Video: Olympische Spelen London 2012 - DEEL 6 || Ping! Pong! 2024
Er zijn niet veel geluiden die meer bekend zijn dan de ritmische "ping-pong" -patronen van een tafeltennisbal. Maar in de Olympische Spelen kaatst de bal bliksemsnel van tafel naar peddel en terug, waarbij elke speler probeert de bal zodanig te raken dat de andere speler of het team hem niet kan terugsturen.
Tafeltennis werd een onderdeel van de Olympische Zomerspelen in 1988 in Seoul. Beschreven als 's werelds meest populaire deelnamensport, kan de huidige populariteit van het spel een verrassing zijn voor de Britse kerels die het in eerste instantie hebben gemaakt om de rijken en beroemdheden in de 19e eeuw te vermaken.
De medaillecompetitie voor tafeltennis op de Olympische Spelen van 2012 in Londen zal van 28 juli tot 8 augustus worden uitgevoerd in het ExCeL-expositiecentrum in het Olympisch Park van Londen. Zorg ervoor dat u het officiële schema voor tijdige wijzigingen controleert.
Een tafeltennistafel is 1. 525 meter breed en 2. 74 meter lang. Een net, dat 15. 25 centimeter hoog is, wordt in het midden over de tafel gespannen. Het tafelblad is meestal gemaakt van Masonite (hout) en geverfd met een gladde coating. Het speeloppervlak is 76 centimeter (ongeveer 2,5 meter) vanaf de grond geheven.
Hoewel grote reflexen en kracht van cruciaal belang zijn, zijn de meest adembenemende bewegingen van de atleten vaak de subtiele. Behendigheid en behendigheid zijn dus ook sleuteleigenschappen van een Olympische tafeltenniskampioen.
Tafeltennis kan gespeeld worden tussen twee individuen (alleenstaanden) of twee paren spelers (dubbelspelers) die tegenover elkaar staan aan weerszijden van het net. Hoewel het land-de-bal-aan-de-tegenstander-kant-concept vergelijkbaar is met dat van zijn grote broer, tennis, is het scoresysteem dat niet.

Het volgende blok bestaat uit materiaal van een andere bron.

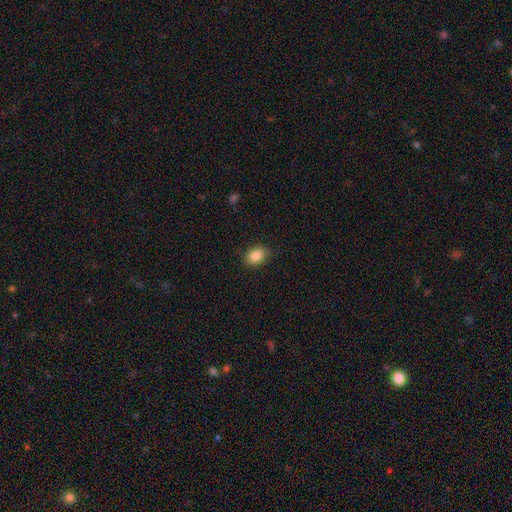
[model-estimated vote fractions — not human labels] This appears to be a smooth galaxy with no disk features (86%) that is in between round and cigar-shaped (70%). Merging: none (82%).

Er zijn vier Olympische medaillewedstrijden: heren enkels, vrouwen singles, herendubbels en damesdubbels. Elk kwalificerend land mag niet meer dan drie mannen en drie vrouwen binnenkomen (twee atleten per singles-evenement). In totaal concurreren 172 atleten (86 mannen, 86 vrouwen).
Dit is wat je kunt verwachten:
-
Een toss bepaalt wie de bal als eerste dient.
In een game voor alleenstaanden wordt de eerste service altijd vanaf de rechterkant van de baan uitgevoerd.
-
Spelers volleybal de bal heen en weer over een net door te slaan met een platte, met rubber bedekte paddle (officieel een racket ).
Elk team kan de bal slechts één keer raken in een poging om hem terug te brengen naar de andere kant. Bij dubbel spelen moeten de teamspelers wisselen wie de foto neemt.
Enkele klassieke bewegingen voor tafeltennis zijn:
-
Snelheidsdrive: Net zoals bij een line drive in baseball, maakt een rit de bal bijna horizontaal hard en hard over het net, net net het net opruimend.
-
Smash: Een shot dat meestal van bovenaf in het territorium van de concurrent wordt gericht.
-
Lob: Een lob is een bal die hoog in de lucht (soms wel 15 voet!) Zeilt, langs het net en op de tafel van de tegenstander, vaak dan in een onvoorspelbare richting terugkaatst.
-
-
Service draait om de twee punten totdat de score 10-10 bereikt en vervolgens wordt de weergave gewijzigd na elk punt.
Bij dubbelspel roteren ook teams die bij elke nieuwe servicemogelijkheid dienen.
-
Een spel wordt door de eerste speler / het eerste team gewonnen om 11 punten te behalen met minimaal een voorsprong van twee punten.
-
Een enkelspelwedstrijd wordt gewonnen door de speler die het beste van zeven wedstrijden wint.
Een teammatch bevat een dubbelspel en vier singles-wedstrijden. Elke wedstrijd is het beste van vijf.
Bezoek voor meer informatie de website International Table Tennis Federation (ITTF), de thuisbasis van het bestuursorgaan van de sport.